We're Carolyn and Ryan, founders of nextmv (https://nextmv.io/). We help developers build and test logistics algorithms faster. These are things like routing delivery vehicles, assigning nurses to patients, and managing supply chains.
We used to work in systems engineering and operations research on big government projects, including missile simulations and airport runway management. A few years ago, we pivoted to working on food delivery at Zoomer (YC S14) and later Grubhub. It turned out that making on-demand pizza and taco delivery efficient and reliable required the same optimization and simulation techniques, but in real time.
Real-time routing and assignment problems have a number of interesting characteristics that make them challenging. For example, they follow business rules such as pickups preceding deliveries, time windows for deliveries which may or may not be violated, and driver capacities. Their inputs are constantly changing. They can get very large (1000s of orders, 100s of drivers). And they require high-quality solutions in seconds.
People usually think of NP-hard problems like the Traveling Salesman when routing and dispatch optimization is mentioned, and we do have to solve those. But the biggest challenges turn out to be ones that are more familiar to the software engineering community. There is no easy equivalent to the software unit test for techniques such as Integer Programming and Constraint Programming. And integration into modern software stacks is nontrivial. In the end, we had to build new tools so we could work faster.
Traditional dispatch and scheduling algorithms take months to develop, integrate, and test. That is a problem when businesses change rapidly. This is happening in delivery, which has exploded over the last few years and is likely to only get bigger. Existing tools require domain experts to translate business rules into models. This makes organizations unable to keep pace with change.
During our research into appropriate techniques, we learned about Decision Diagrams (http://www.andrew.cmu.edu/user/vanhoeve/mdd/). DDs represent optimization problems as the search for a shortest (or longest) path over a layered, directed, graph. They are state-based, have few restrictions on problem representation, and can outperform other techniques (depending, of course, on the model). We find them particularly attractive for getting started with simple models and integrating them into software stacks. Since there weren't any industrial-grade DD solvers, we built one. And we started nextmv to give companies the modeling, optimization, and simulation tools we wish we'd had.
Our tools are for software developers with deadlines. They let you flexibly model nearly any business rules, easily integrate models into software stacks, and test them so you know they're behaving as you expect.
What can you do with them? Dynamically route buses based on passenger requests. Minimize shipping cost for packages. Schedule workers based on demand forecasts. Hop (our optimizer) lets you model decision problems as state machines. Dash (our simulator) is also state-based, so you can optimize and simulate using the same code.
We've prioritized making things developer-friendly. You can write and test models like any other software. Larger, more complex models can be composed out of smaller, simpler ones. Optimization and simulation models are built from Go source into simple binary artifacts. (We think of this as Docker for decision science.) They come with pre-built runners that make going from development to testing in CI to production deployment trivial. They have JSON I/O for easy integration, and run in a CLI, over HTTP, or in Lambda.

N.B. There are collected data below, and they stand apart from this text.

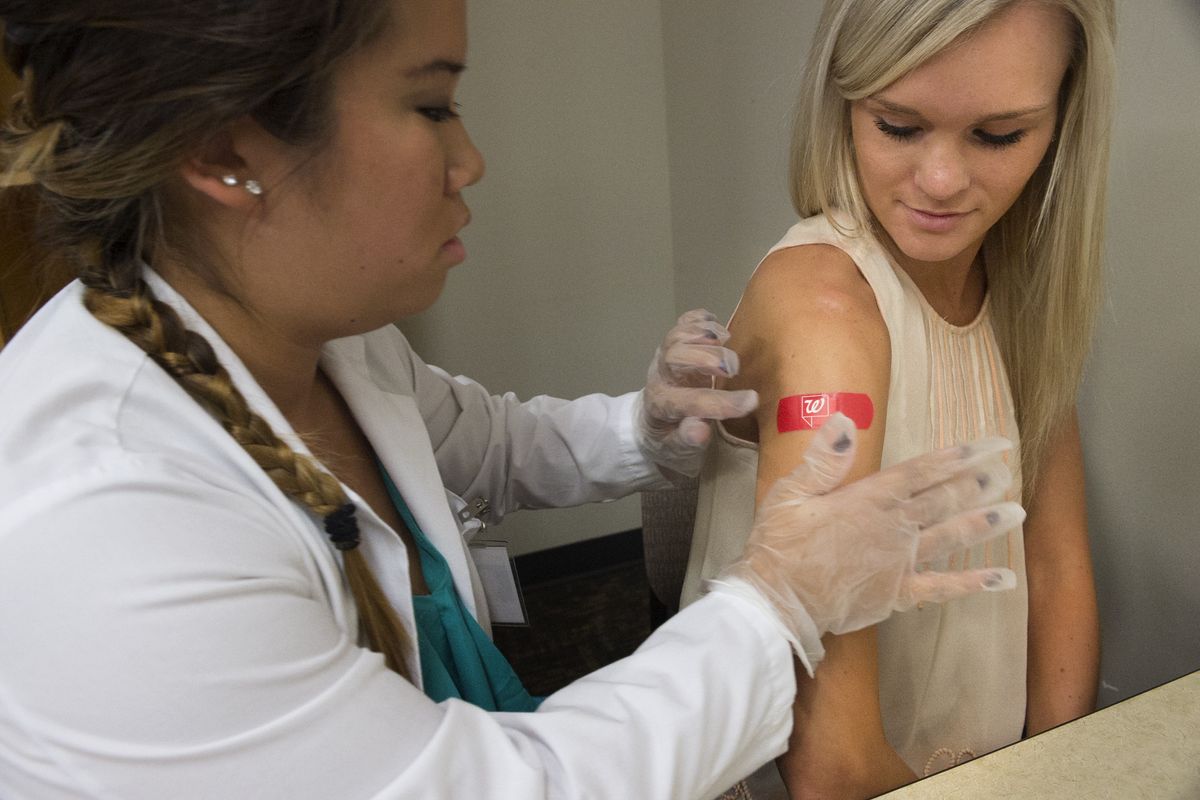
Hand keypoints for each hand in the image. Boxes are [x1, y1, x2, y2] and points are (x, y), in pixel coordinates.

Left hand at [636, 309, 757, 477]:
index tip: (751, 401)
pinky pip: (682, 322)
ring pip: (677, 335)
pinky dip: (700, 318)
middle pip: (675, 356)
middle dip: (707, 358)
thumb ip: (687, 440)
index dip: (720, 402)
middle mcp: (660, 376)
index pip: (687, 401)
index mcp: (661, 406)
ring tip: (728, 342)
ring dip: (704, 334)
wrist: (652, 420)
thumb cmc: (670, 437)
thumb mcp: (677, 450)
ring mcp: (665, 355)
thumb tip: (701, 431)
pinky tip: (717, 324)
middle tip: (734, 369)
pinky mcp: (675, 342)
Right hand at [713, 413, 1021, 666]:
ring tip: (1016, 512)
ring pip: (951, 537)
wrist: (776, 601)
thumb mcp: (790, 493)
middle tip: (1006, 472)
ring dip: (985, 524)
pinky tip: (1004, 578)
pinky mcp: (898, 594)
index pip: (922, 471)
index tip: (991, 445)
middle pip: (944, 501)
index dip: (959, 456)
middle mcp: (892, 527)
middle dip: (977, 485)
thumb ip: (823, 459)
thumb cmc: (778, 545)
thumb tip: (843, 420)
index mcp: (868, 499)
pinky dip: (975, 583)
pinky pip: (943, 587)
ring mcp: (899, 562)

Not all operational decisions need complex optimization, but they all benefit from simple automation and integration, fast iteration cycles, and continual visibility. We give you this from the beginning, then let you layer in fancier optimization stuff if you need it later. Here's a screen cast showing a simple routing model in Lambda: https://www.loom.com/share/65ad523138364bf7bac48524efb620e0. We've seen developers without optimization backgrounds create models to minimize delivery time and deploy them to Lambda in less than 24 hours.
We're eager to hear about your experiences in this area and/or ideas on faster ways to get automation into production. We would love any and all feedback that this community can offer, so don't hold back!